Leist came up through the Brazilian karting ranks alongside his brother, Arthur, who won a SKUSA SuperNats title last year. He graduated to race cars at the age of 15, and one year later traveled to England to drive for Double R Racing, a team originally formed by Formula One star Kimi Räikkönen and his race manager, 1994 Indy Lights champ Steve Robertson.
Here, the 18-year-old describes his introduction to racing, his move to former rival Carlin and the Mazda Road to Indy Presented by Cooper Tires – and the one skill every young driver who moves away from home should learn.
What are your memories about growing up in Brazil?
I began karting when I was quite young. I also swam and played tennis and soccer. I’m not a calm guy, so I like to be doing something. I don’t play video games; I like to play sports, which is why I’m racing.
What first got you interested in racing?
A friend of mine started karting at a track near my hometown and he invited me to go with him when I was about 8 years old. My father bought me a go kart and I stopped playing tennis – but I did keep playing soccer. I decided to make it more serious so I tested for about a year. There aren’t any races in the south of Brazil where I live, so I flew to Sao Paulo to go racing. My brother also raced karts so we could fly together, which was nice. When I started traveling for races, I stopped playing soccer and focused on racing. I think I’m a better driver than soccer player anyway.
Take us through your racing career to date.

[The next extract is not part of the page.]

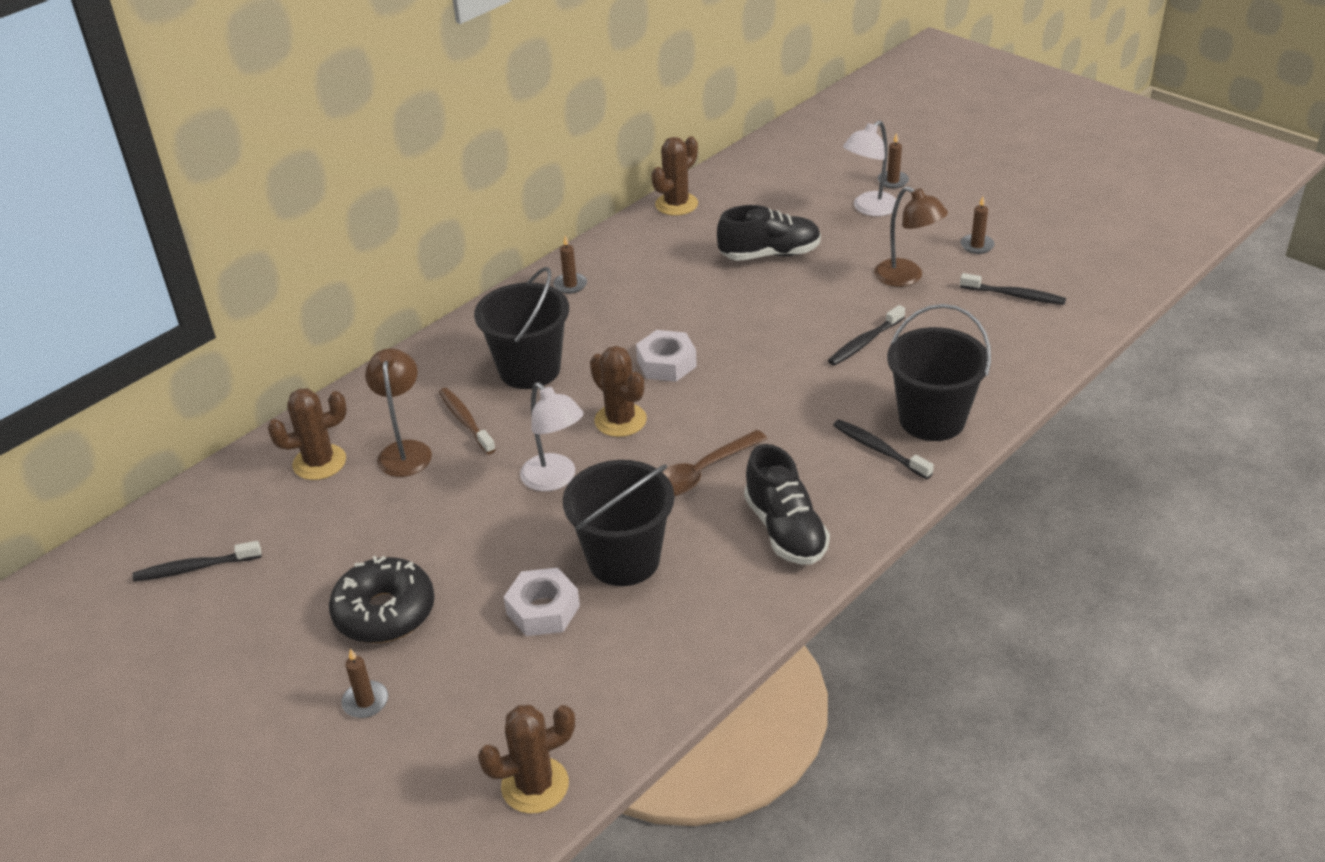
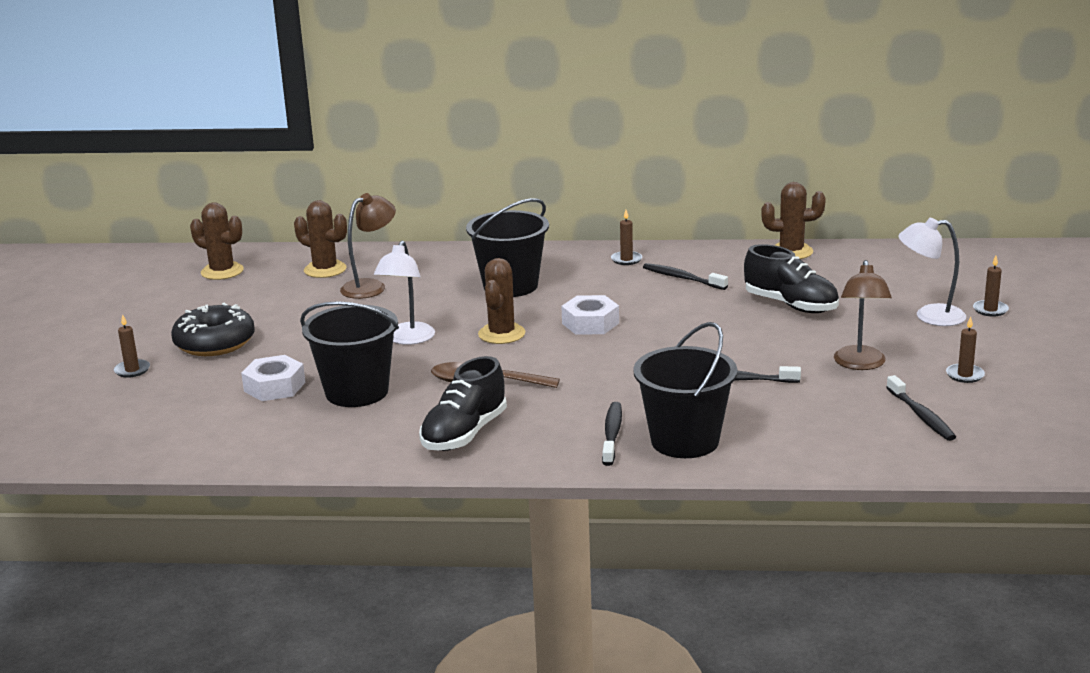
camera: 50 degrees right, 15 degrees down
(195, 568) = (189, 280): black toothbrush -> black toothbrush (682, 278)
(465, 421) = (426, 290): brown toothbrush -> none
(535, 785) = (114, 447): brown cactus -> brown cactus (222, 271)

In 2010 I started doing some kart races in Europe and that’s when it became more professional. I was 100 percent focused. Then in 2014 I moved to Formula 3 in Brazil, which is quite a big step. I raced in F3 Light, which is a car from 2001. It had low downforce, so it was a good place to learn. I finished second in the championship the first year, so I moved to Formula 4 in England with Double R Racing when I was 15 years old. I wasn’t living there; I went back and forth. I was still in school in Brazil – the only condition my parents had for me to race was that I stayed in school in Brazil.
The next year, I moved to British Formula 3 with the same team. Last year, after I finished school, I lived in Milton Keynes, England, full time. I thought it would be more difficult than it was, but I shared a place with my teammate who was also from Brazil. The championship was very good; I had a lot of podiums and a few wins and won the title. There were some good weekends: like Silverstone, where I was a bit faster than everyone else, and the final round at Donington. I went into that last weekend 15 points behind the leader and won the championship in the final race.

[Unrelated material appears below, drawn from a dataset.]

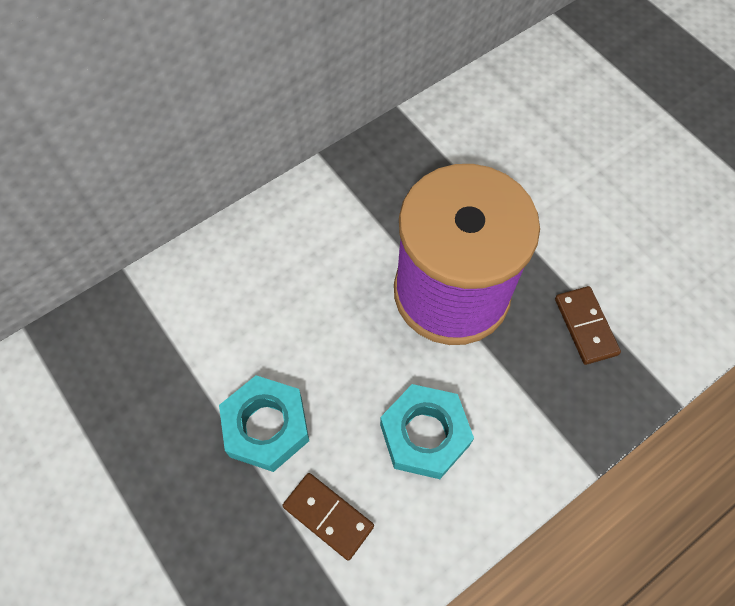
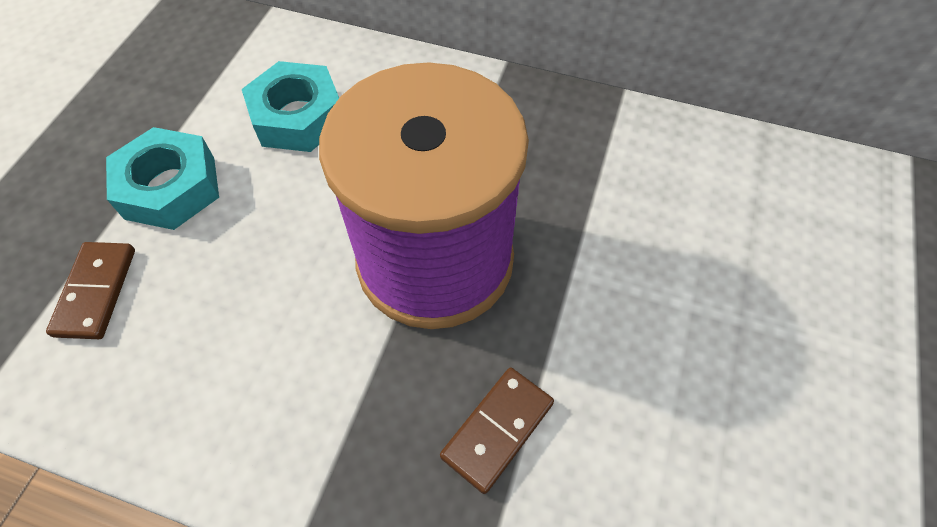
camera: 55 degrees right, 5 degrees down
(424, 434) = (238, 329): turquoise nut -> turquoise nut (298, 117)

I met Colton Herta when we did Formula 4 together, and he did a couple rounds of Formula 3 last year. He’s a great driver so it will be fun to race against him again.
What got you interested in the Mazda Road to Indy and the Indy Lights series?
The Mazda Road to Indy program gives a driver more opportunities to become a professional race car driver, so that’s why I chose to come to the U.S.A. And of course, Carlin is one of the biggest teams in the world and they do a great job. They won the championship here last year which gives me even more confidence.
What are your expectations for 2017?
I have a great team and the possibility to do well. Everything will be different for me, so I need to learn the car and learn to drive on ovals. I’m really looking forward to working with the team and hope to become the champion at the end of the year.
What is your favorite racetrack?
Probably Brands Hatch because it’s quite fast and has a lot of elevation changes. I’m looking forward to racing at Road America here in the U.S.
What kind of activities do you do away from the race car?
I go to the gym five days a week, sometimes twice a day because I am trying to be as physically fit as I can. I work on the simulator as well – we have two, so I can race against my brother when I’m at home. I’m also doing some real preparation with the team.
If I wasn’t driving a race car, I'd be ___________________________.
Probably playing tennis! I love sports so I would be doing some other kind of sport.
Do you have a “hidden” talent?
I like to cook. When I was living alone last year I had to learn to cook. I like to make chicken with cheese and pasta with homemade Pomodoro.
What do you do to relax and get away from racing?
I like going to the beach with my friends to relax. The beach in Brazil is so nice! But it’s impossible to get away from racing because my friends love cars as well, so most of the time we are talking about cars.